A behavioral contract captures every event-, interaction-, and resize-driven behavior a component can exhibit — and nothing visual. It sits between a Figma design and a code implementation: both humans and AI agents read it before writing a single line, so that ambiguity in the design does not become hallucinated logic in the code.
A contract is produced by merging three inputs — a behavioral prompt, the Figma Console MCP, and the Figma MCP — into one unified JSON file per component that a coding agent (such as Claude Code) can implement from.
Behavioral prompt (intent, authority)
+
Figma Console MCP (live structure: property defs, variants, overrides, reactions)
Figma MCP (URL) (structure + reference from a shared link)
│ merge — the prompt wins conflicts; Figma supplies structure, never pixels
▼
components/<category>/<name>.json ← unified behavioral contract (JSON only)
│ implementation
▼
Component code, using the target codebase's own design tokens
The work is driven by a skill — a semi-strict rule book the agent loads when creating or updating a contract. The skill, a hierarchical template, and a section policy replace any machine validation: the consumer is an LLM, so contracts are authored, not validated.
.
├── agent.manifest.yml Entry point — read first on a fresh clone
├── README.md This file
├── config.yml Runtime config — MCP servers, codebase path, output
├── .env.example Secret template — copy to .env
├── schema.json Non-enforcing stub — the template + skill are the real guideline
│
├── .claude/skills/
│ ├── component-contract/SKILL.md ★ The authoring rule book / pipeline driver
│ └── component-contract-builder/ ★ Portable, self-contained variant (SKILL.md + BLOCKS.md)
│
├── templates/
│ └── contract.template.json ★ Hierarchical, annotated JSON template (copy → strip _keys → fill)
│
├── components/ Your contracts live here — one JSON per component, by category
│ └── <category>/<name>.json
│
└── docs/
├── agents.md The dual-MCP pipeline + extract workflow
├── context.md Philosophy and design decisions
├── glossary.md Every contract section defined, with its tier
├── requirements.md The section policy (required / recommended / optional)
├── limitations.md What never belongs in a contract
└── dependencies.md The MCP tooling this project uses
A stable required core is always present; everything else is included only when the component earns it.
- Always required:
kind,name,version,figma,description,props(incl.Extra Props),composition(the single structural section),constraints,scenarios,notes. - Recommended:
intent,responsive. - Optional, by context:
category,figma_design_notes,modes,variants,states,state_machine,triggers,emits,accessibility.
One concept, one section — no redundant pairs: composition is the only structural section
(no anatomy); state_machine holds all transitions and named operations (no separate
transitions/interactions); triggers covers all runtime interactions (no
interactivity).
A display-only card stays lean; a stateful or interactive component pulls in the richer
sections.
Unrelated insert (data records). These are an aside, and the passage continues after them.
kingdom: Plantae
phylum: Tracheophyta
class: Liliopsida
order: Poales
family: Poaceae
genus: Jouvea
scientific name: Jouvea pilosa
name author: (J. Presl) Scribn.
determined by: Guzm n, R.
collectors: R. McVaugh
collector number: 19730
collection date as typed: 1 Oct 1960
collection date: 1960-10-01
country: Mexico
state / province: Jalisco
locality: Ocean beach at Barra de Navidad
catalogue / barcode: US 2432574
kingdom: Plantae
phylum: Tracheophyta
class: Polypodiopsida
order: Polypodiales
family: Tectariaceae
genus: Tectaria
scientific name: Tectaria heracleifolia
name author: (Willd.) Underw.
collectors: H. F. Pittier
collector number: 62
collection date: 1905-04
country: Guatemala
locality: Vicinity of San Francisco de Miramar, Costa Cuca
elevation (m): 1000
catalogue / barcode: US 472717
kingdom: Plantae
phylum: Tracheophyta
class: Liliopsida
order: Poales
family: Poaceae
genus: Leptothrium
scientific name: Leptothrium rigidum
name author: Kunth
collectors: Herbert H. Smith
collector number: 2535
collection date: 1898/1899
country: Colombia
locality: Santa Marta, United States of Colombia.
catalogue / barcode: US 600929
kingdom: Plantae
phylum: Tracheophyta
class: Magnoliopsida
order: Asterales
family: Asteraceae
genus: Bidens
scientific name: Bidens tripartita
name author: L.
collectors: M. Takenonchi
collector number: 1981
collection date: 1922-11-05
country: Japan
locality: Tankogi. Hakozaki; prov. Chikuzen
See docs/requirements.md for the full policy and docs/glossary.md for
definitions.
git clone <this-repo>
cd Contracts
# 1. Secrets and local paths
cp .env.example .env # FIGMA_PAT (if using the URL-based Figma MCP), CODEBASE_PATH
# 2. Connect Figma
# - Figma Console MCP: open the file in the Figma desktop app + run the Desktop Bridge plugin
# - Figma MCP (official): just share/paste a node URL — no desktop plugin needed
# 3. Author a contract
# In Claude Code, ask to create/recheck a contract — the `component-contract` skill drives it.
# Or copy templates/contract.template.json, strip the _annotation keys, and fill it in.- Resolve the Figma source (a node URL, or a live selection via the Desktop Bridge).
- Pull structure: variant matrix, component property definitions, nested components, overrides (Console MCP preferred; Figma MCP as fallback/cross-check).
- Merge with the behavioral prompt — the prompt defines behavior and what is required vs optional; conflicts resolve in the prompt's favor.
- Choose sections per the policy; fill
templates/contract.template.json. - Record divergences from Figma in a
figma_note; put non-Figma data inputs underExtra Props. - Write
components/<category>/<name>.jsonand confirm it parses.
Full protocol: docs/agents.md. Rule book: .claude/skills/component-contract/SKILL.md.
- Behavioral, not visual — no colors, sizes, or typography anywhere.
- Contract over Figma — the contract is authoritative; Figma is reference.
- Lean by default — optional sections only when the behavior demands them.
- Explicit over implicit — if it is not in the contract, it does not exist.
- LLM-first — authored for an AI consumer; no hidden logic, no machine validator.
- JSON only — one contract file per component.